A common feature of the comparison was the increasing phenotypic variance explained by the models as more parameters were included. Thus, CIM explained a higher percentage of the variance than IM. Considering epistasis in the model increased the percentage dramatically. For example, daidzein variation explained with IM at BREC was 20.3%. By switching to CIM the percentage was 25.0%. Finally, MIM was able to raise the value to 65.6% by including variation due to epistasis. It might also happen that epistatic and main effects compensate each other to the point of maintaining total isoflavone content between certain levels. That would explain the elevated H 2 observed for the traits. In fact, the sum of the variance that is explained for the additive model for genistein, daidzein and glycitein had a similar value in both locations indicating that even though the set of QTL may differ in a changing environment, the total variance that they account for remains constant. The sum of epistatic interactions, on the other hand, tends to produce very different values when the growing conditions change, which points to epistasis as the main cause of the variation experienced by isoflavones over environments.

Conclusions

The range of values of isoflavones is overwhelming, even for homozygous genotypes growing in the same year and location, which greatly complicates genetic studies.
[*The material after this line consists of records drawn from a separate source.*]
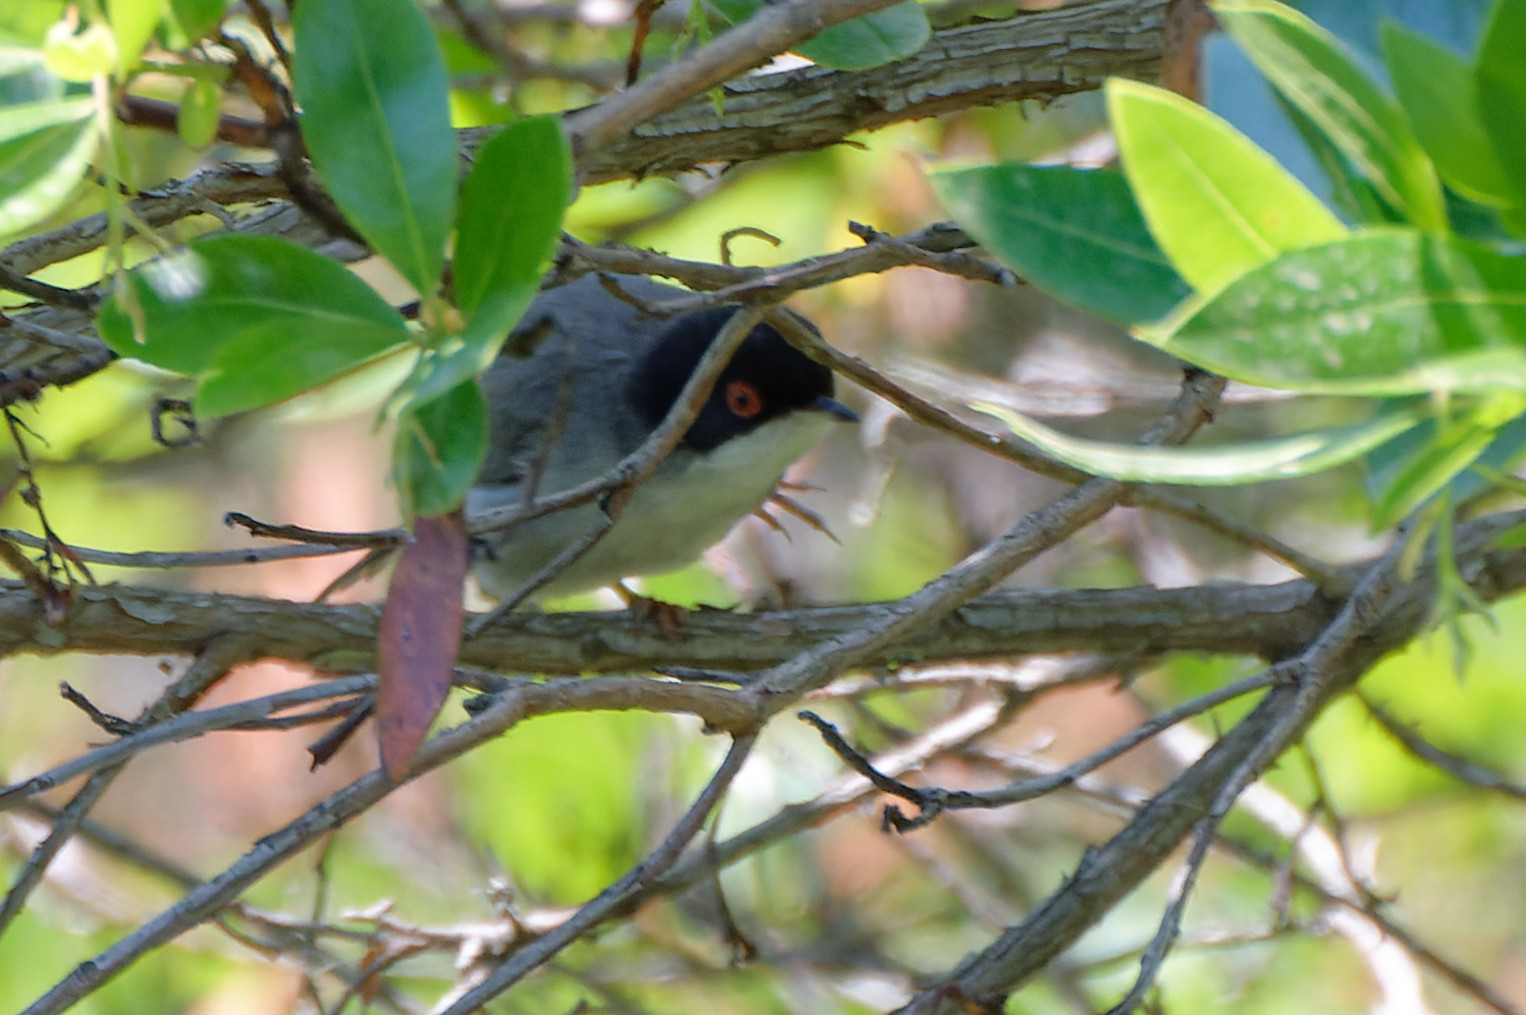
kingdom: Animalia
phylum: Chordata
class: Aves
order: Passeriformes
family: Sylviidae
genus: Curruca
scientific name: Curruca melanocephala
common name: Sardinian warbler
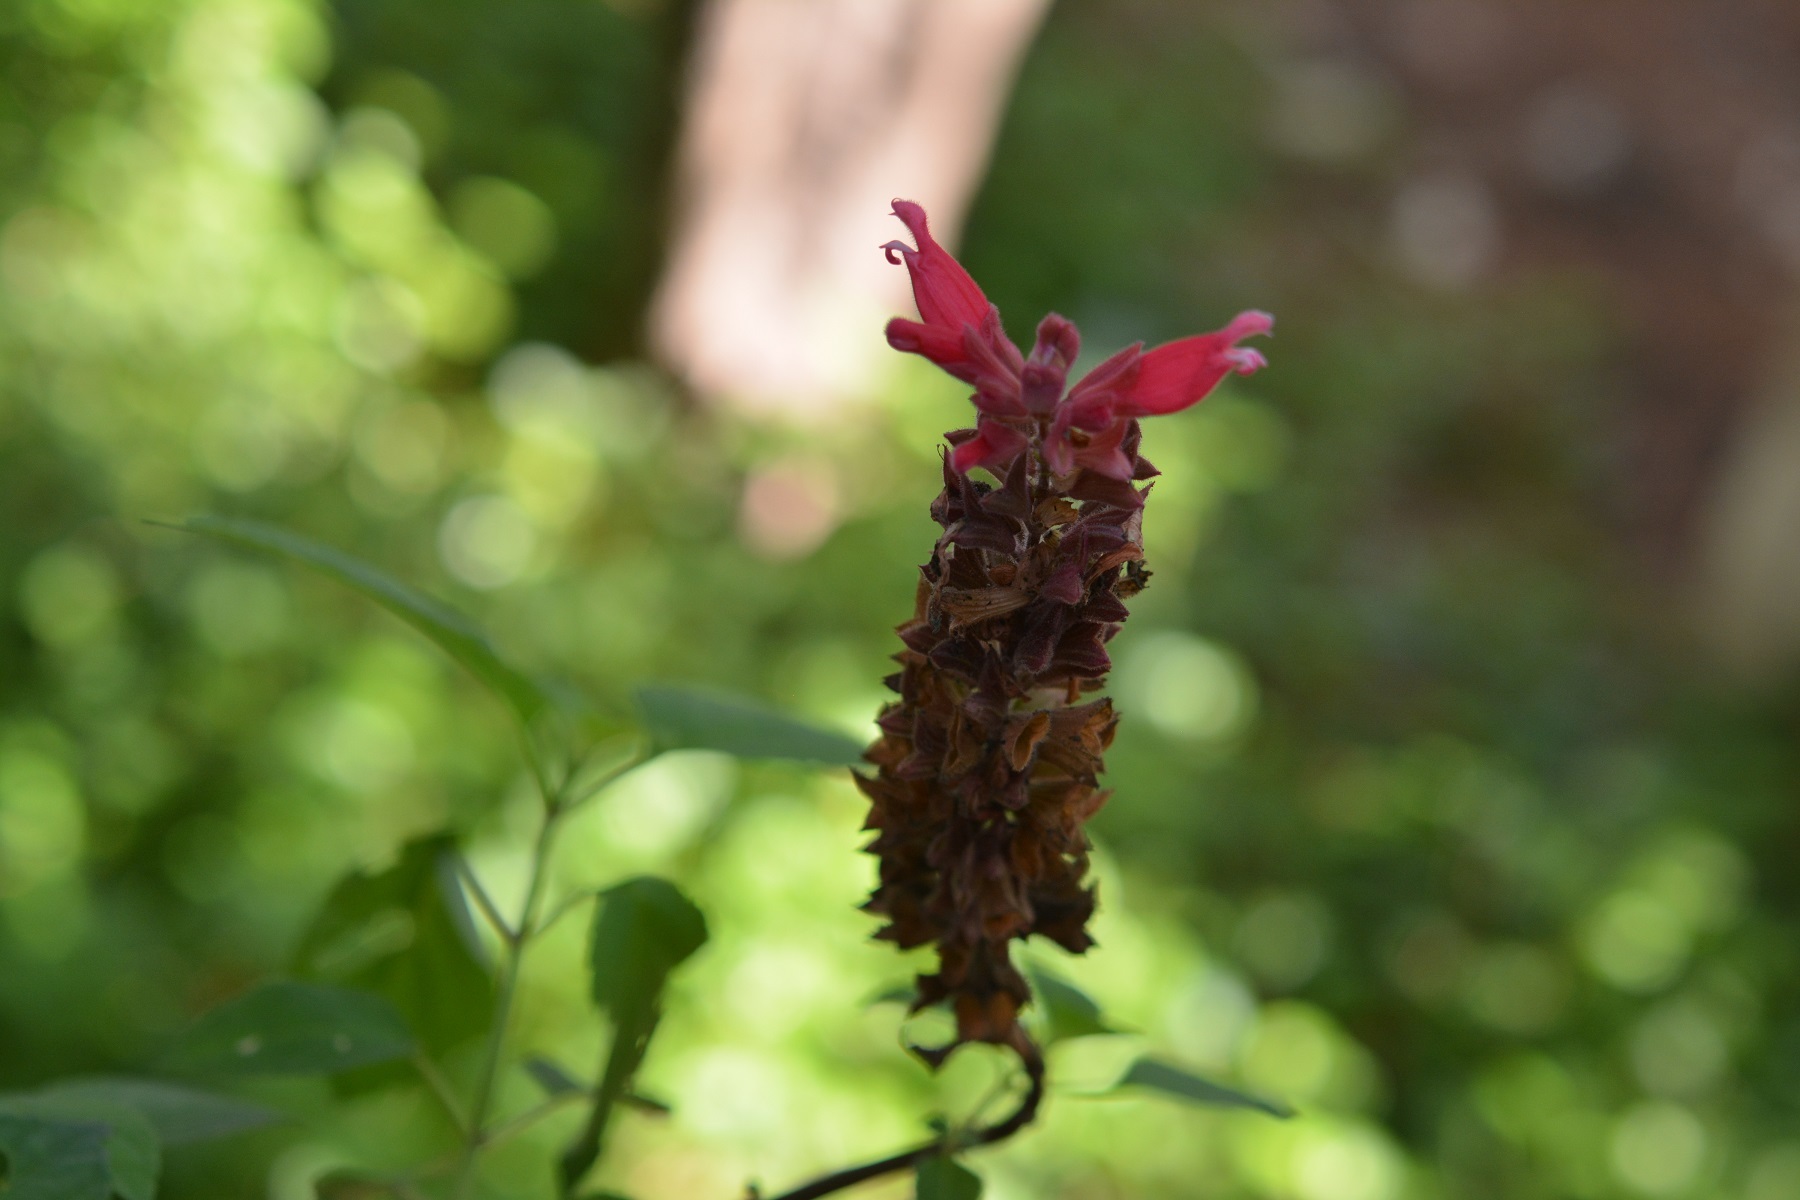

In this sense, model selection was shown to exert a tremendous influence for the detection of main and interacting QTL for complex traits. Consistently, when more source of variance is included, the model is able to highlight more QTL. In addition, although epistasis detection requires a large sample size, our results indicate that all measurements should be taken in a given environment because of the dependency of epistatic interactions to growing conditions. On the other hand, despite that environmental interaction is also possible for main QTL and that QTL effects depend on environment, combining data sources for several locations and within-location replications under the same model (MCIM) may increase the chance for their detection due to the increased statistical power. As a final conclusion, only considering exhaustive statistical methodologies that include epistasis, together with large mapping populations growing in different environments (years and/or locations), and a dense genetic map with evenly distributed markers, the chance of recovering QTL improves for complex traits.